Ceci est un roman ados assez dérangeant et hors sentiers battus. Pas d’histoire d’amour qui fait papillonner les sens… Pas de vampire mystérieux et séduisant. Pas de magie, de meurtre ni de course poursuite sur fond de fin du monde.

Et pourtant on est happé, très rapidement par cette histoire et les 512 pages s’avalent en quelques heures. Lilou est au lycée, elle prépare le bac, mais sa mère est à l’hôpital pour une récidive de cancer. Une scène de vie banale assez triste mais bientôt, la gêne pointe dans la description de cette situation.

Ce qui dérange est l’indifférence apparente de Lilou pour sa mère. Au lieu d’avoir pitié ou de ressentir de la tristesse, elle semble surtout agacée de voir sa mère à nouveau malade et affaiblie, et même avoir hâte que tout ça se termine.  Mais le plus étrange est le comportement du père, dont le masque de mari idéal s’effrite au bout d’une cinquantaine de pages. Au lieu de tout faire pour maintenir le lien entre  son épouse  et sa fille adolescente, il semble plutôt tout faire pour que ce lien n’existe pas. Et cela ne semble pas étonner ni déranger Lilou, pour qui, on le comprend, sa mère n’est depuis longtemps qu’un personnage secondaire dans sa vie, car c’est son père, charismatique, séduisant, fantasque, qui occupe toute la place.

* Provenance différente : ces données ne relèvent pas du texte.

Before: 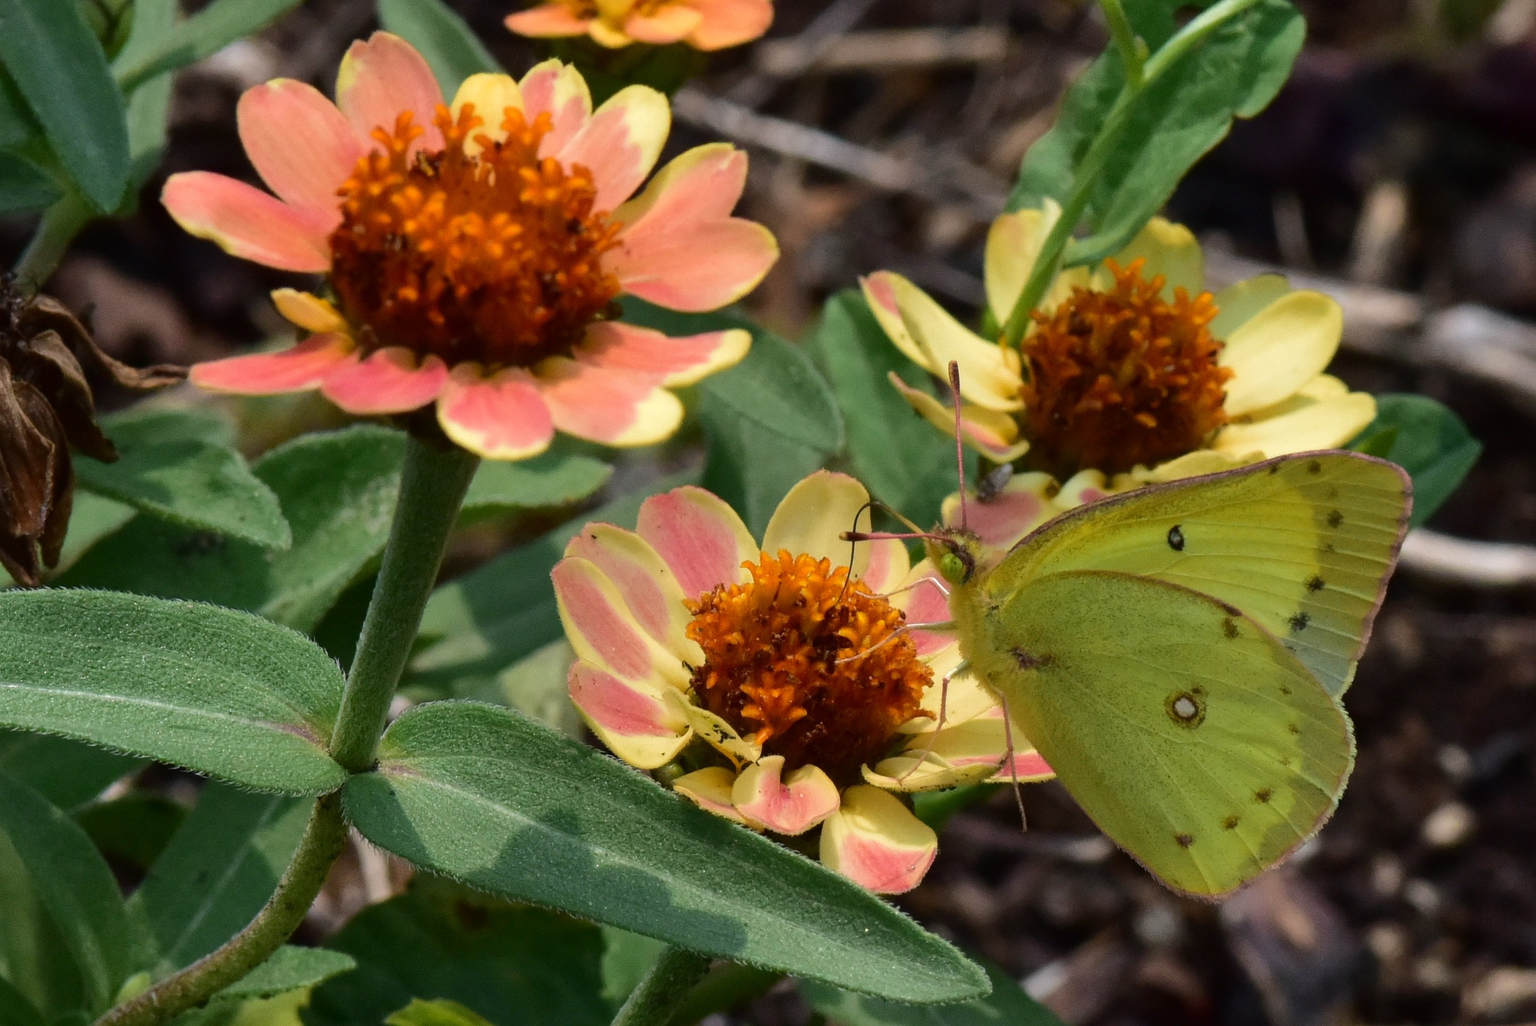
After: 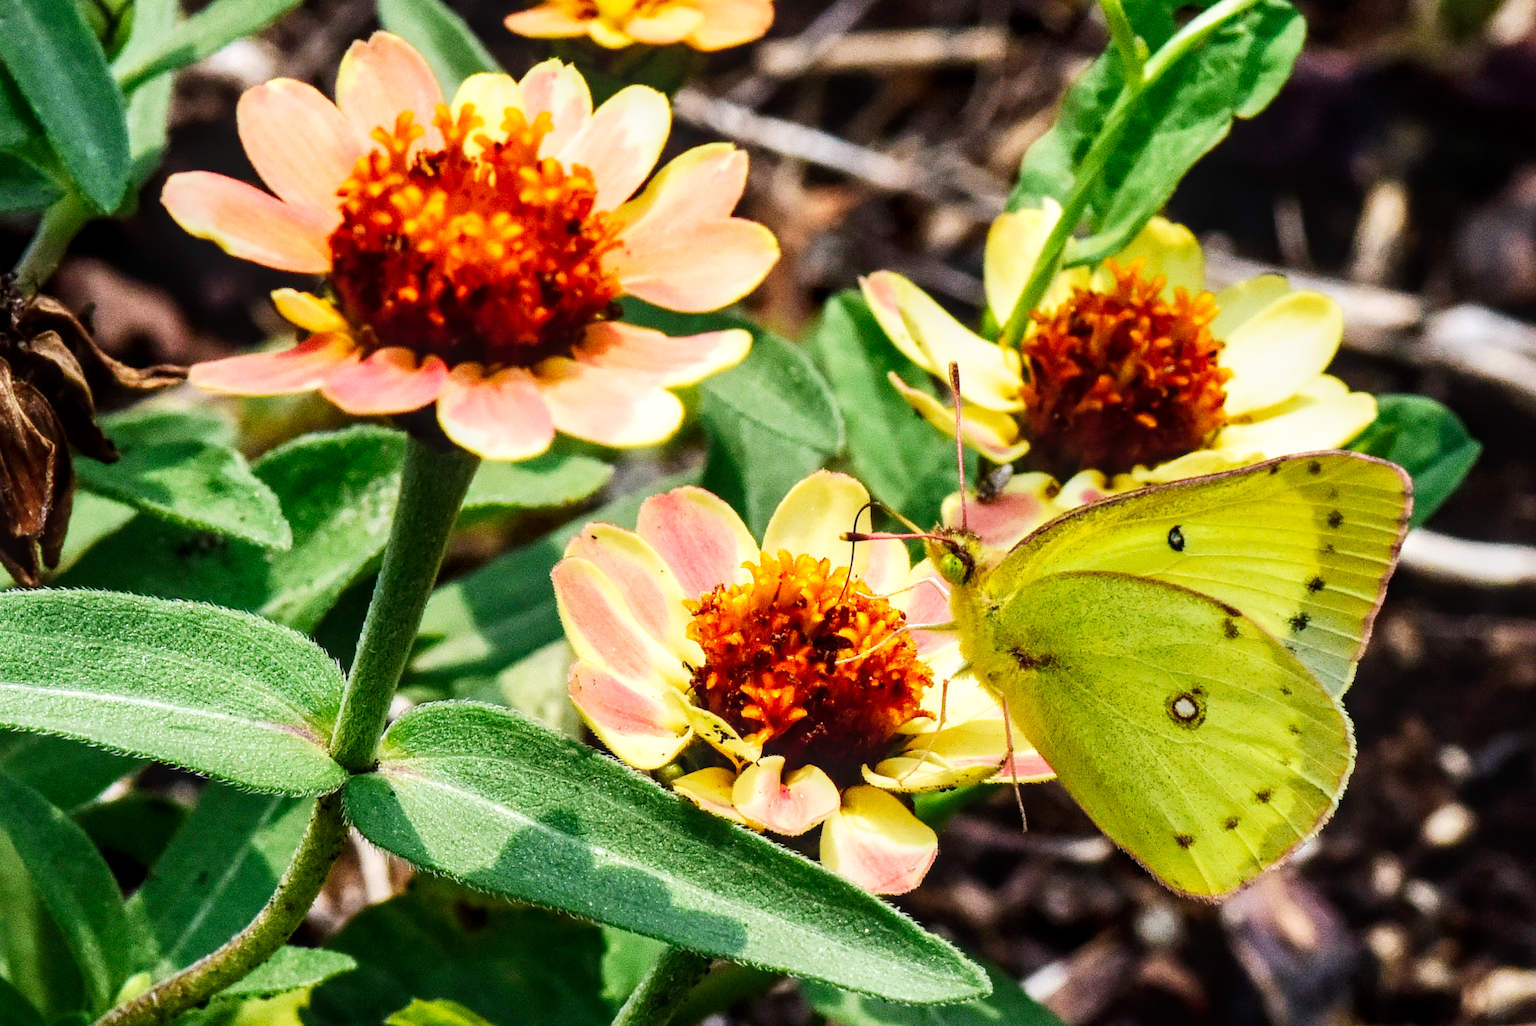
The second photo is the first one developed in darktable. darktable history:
base curve: curves: ch0 [(0, 0) (0.007, 0.004) (0.027, 0.03) (0.046, 0.07) (0.207, 0.54) (0.442, 0.872) (0.673, 0.972) (1, 1)], preserve colors none
local contrast: detail 130%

Mais à l’initiative d’une visite à l’hôpital à l’improviste, Lilou comprend que son père lui ment. Il lui ment quand il fait mine d’accompagner sa mère dans cette fin de vie. Il lui ment quand il lui dit que c’est sa mère qui ne souhaite pas la voir. Il lui ment en fait depuis des années en se faisant passer pour un père parfait et attentionné, menant de front sa vie professionnelle et familiale sans aucune faille. Et il ment aussi à tout son entourage. L’emprise sous laquelle est placée Lilou depuis sa naissance va peu à peu se fissurer au fur et à mesure de ses découvertes. Et la photo parfaite du père idéalisé par un complexe de d’Œdipe un peu trop prononcé vole alors en éclat.

 

Aborder le thème des relations toxiques entre parents et enfants dans la littérature jeunesse est une gageure, mais Claire Mazard parvient à amener tout en finesse ce sujet et peu à peu, nous accompagnons Lilou dans son énorme prise de conscience.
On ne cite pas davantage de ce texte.